— Александру надо идти в глубь Азии за Дарием, через пустыни и степи, наполненные зноем. Он хочет испытать и закалить себя.
— А что сказал оракул Аммона?
— Ничего никому не известно. Жрецы оракула и хранители дуба — гараманты — встретили Александра с величайшим почетом. Утром он один вошел в храм, а сопровождающие ожидали его день и всю ночь. На рассвете Александр покинул убежище Аммона, сказав, что узнал от бога все, что хотел и в чем нуждался.
— Что же теперь делать?
— Поплывем в Мемфис. Сегодня же. Или ты хочешь еще побыть у моря?
— Нет! Я соскучилась по Салмаах…
И снова потянулись бесконечные равнины дельты, показавшиеся еще унылее после чистых просторов моря. По-прежнему обе женщины слушали рассказы критянина. Теперь Таис чаще удалялась на носовую палубу, оставляя его вдвоем с фиванкой. Она замечала, что взгляды Гесионы, обращенные к Неарху, становятся нежнее и мечтательнее. Однажды вечером Гесиона скользнула потихоньку в их общую каюту, куда Таис удалилась раньше и лежала без сна. Услыхав, что девушка сдерживает смех, Таис спросила, что случилось.
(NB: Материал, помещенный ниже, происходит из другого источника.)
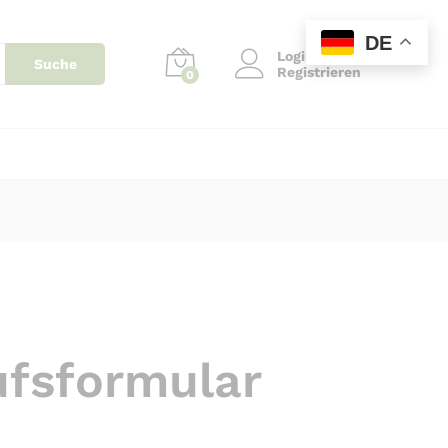
DE
Login
Suche
Registrieren
0
ufsformular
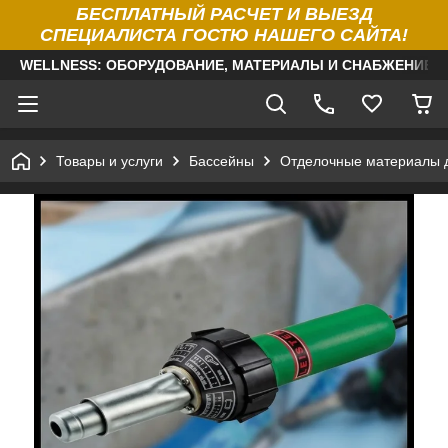
БЕСПЛАТНЫЙ РАСЧЕТ И ВЫЕЗД
СПЕЦИАЛИСТА ГОСТЮ НАШЕГО САЙТА!
WELLNESS: ОБОРУДОВАНИЕ, МАТЕРИАЛЫ И СНАБЖЕНИЕ Д
Товары и услуги
Бассейны
Отделочные материалы 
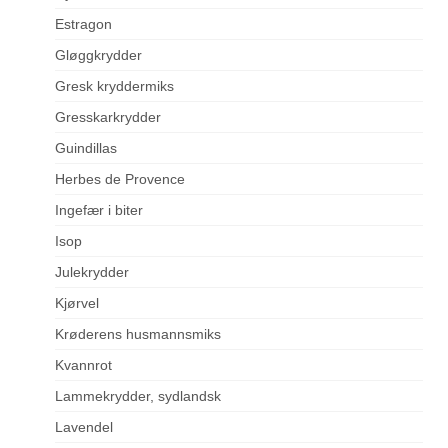
Estragon
Gløggkrydder
Gresk kryddermiks
Gresskarkrydder
Guindillas
Herbes de Provence
Ingefær i biter
Isop
Julekrydder
Kjørvel
Krøderens husmannsmiks
Kvannrot
Lammekrydder, sydlandsk
Lavendel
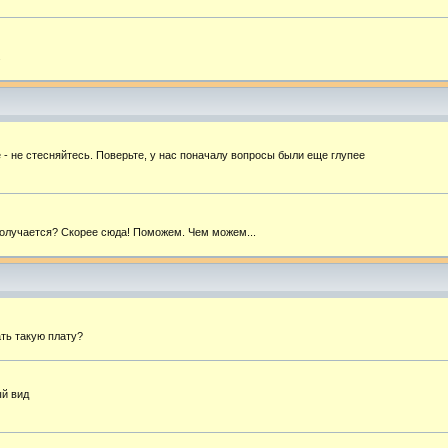
.
- не стесняйтесь. Поверьте, у нас поначалу вопросы были еще глупее
 получается? Скорее сюда! Поможем. Чем можем...
ать такую плату?
ый вид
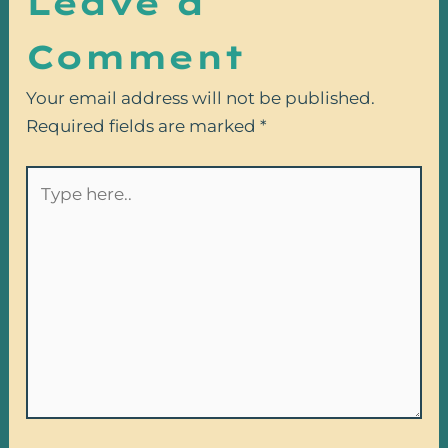
Leave a
Comment
Your email address will not be published.
Required fields are marked
*
Type
here..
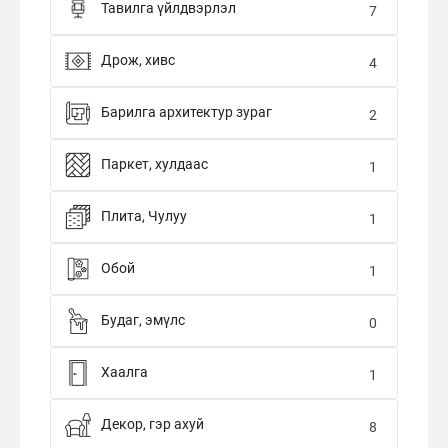
Тавилга үйлдвэрлэл
7
Дрож, хивс
4
Барилга архитектур зураг
2
Паркет, хулдаас
1
Плита, Чулуу
1
Обой
1
Будаг, эмүлс
0
Хаалга
1
Декор, гэр ахуй
8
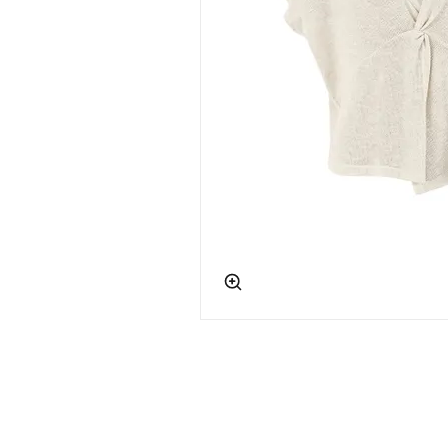
app.ui.shop.product.zoom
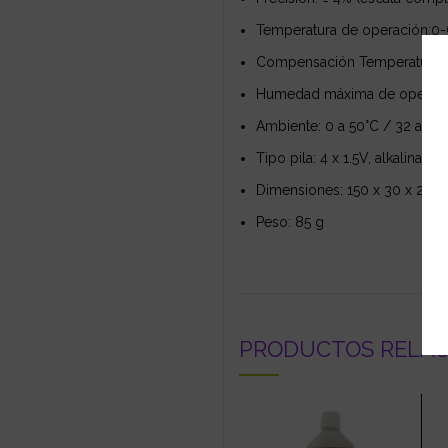
Temperatura de operación:0-5
Compensación Temperatura:d
Humedad máxima de operaci
Ambiente: 0 a 50°C / 32 a 12
Tipo pila: 4 x 1.5V, alkalina (
Dimensiones: 150 x 30 x 24 
Peso: 85 g
PRODUCTOS RELA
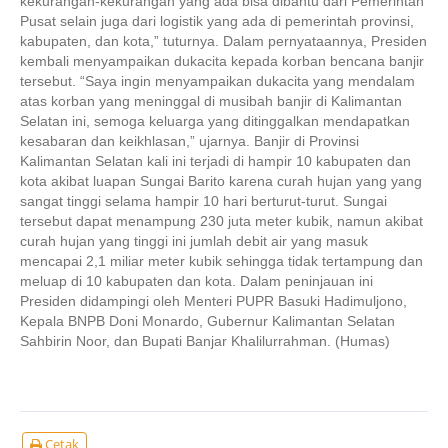
kekurangan-kekurangan yang ada bisa dibantu dari Pemerintah
Pusat selain juga dari logistik yang ada di pemerintah provinsi,
kabupaten, dan kota,” tuturnya. Dalam pernyataannya, Presiden
kembali menyampaikan dukacita kepada korban bencana banjir
tersebut. “Saya ingin menyampaikan dukacita yang mendalam
atas korban yang meninggal di musibah banjir di Kalimantan
Selatan ini, semoga keluarga yang ditinggalkan mendapatkan
kesabaran dan keikhlasan,” ujarnya. Banjir di Provinsi
Kalimantan Selatan kali ini terjadi di hampir 10 kabupaten dan
kota akibat luapan Sungai Barito karena curah hujan yang yang
sangat tinggi selama hampir 10 hari berturut-turut. Sungai
tersebut dapat menampung 230 juta meter kubik, namun akibat
curah hujan yang tinggi ini jumlah debit air yang masuk
mencapai 2,1 miliar meter kubik sehingga tidak tertampung dan
meluap di 10 kabupaten dan kota. Dalam peninjauan ini
Presiden didampingi oleh Menteri PUPR Basuki Hadimuljono,
Kepala BNPB Doni Monardo, Gubernur Kalimantan Selatan
Sahbirin Noor, dan Bupati Banjar Khalilurrahman. (Humas)
Cetak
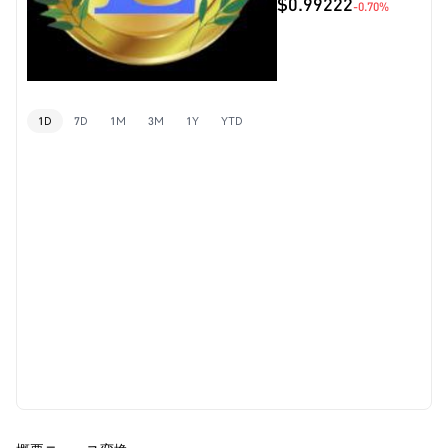
$0.99222
-0.70%
1D
7D
1M
3M
1Y
YTD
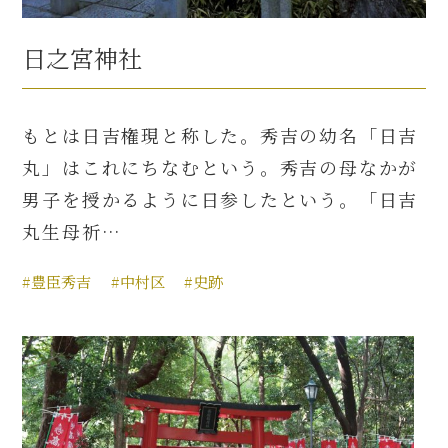
日之宮神社
もとは日吉権現と称した。秀吉の幼名「日吉
丸」はこれにちなむという。秀吉の母なかが
男子を授かるように日参したという。「日吉
丸生母祈…
#豊臣秀吉
#中村区
#史跡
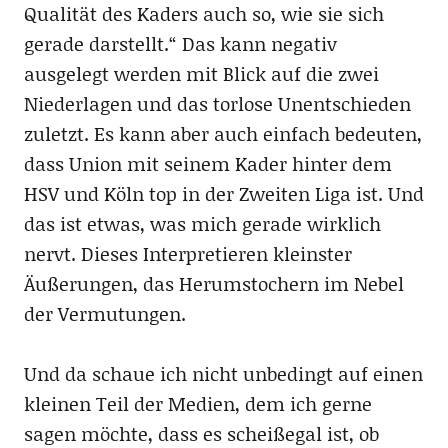
Qualität des Kaders auch so, wie sie sich
gerade darstellt.“ Das kann negativ
ausgelegt werden mit Blick auf die zwei
Niederlagen und das torlose Unentschieden
zuletzt. Es kann aber auch einfach bedeuten,
dass Union mit seinem Kader hinter dem
HSV und Köln top in der Zweiten Liga ist. Und
das ist etwas, was mich gerade wirklich
nervt. Dieses Interpretieren kleinster
Äußerungen, das Herumstochern im Nebel
der Vermutungen.
Und da schaue ich nicht unbedingt auf einen
kleinen Teil der Medien, dem ich gerne
sagen möchte, dass es scheißegal ist, ob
— Посмотри. — Гесиона поднесла к свету люкноса губку таких гигантских размеров, каких гетера никогда не видывала.
— Подарок Неарха, — догадалась Таис, — редкая вещь, под стать этой чаше.
В углу их каюты стояла огромная, выстланная серебром чаша или бассейн, предоставленная им для омовений, носить которую было под силу лишь двум крепким рабам.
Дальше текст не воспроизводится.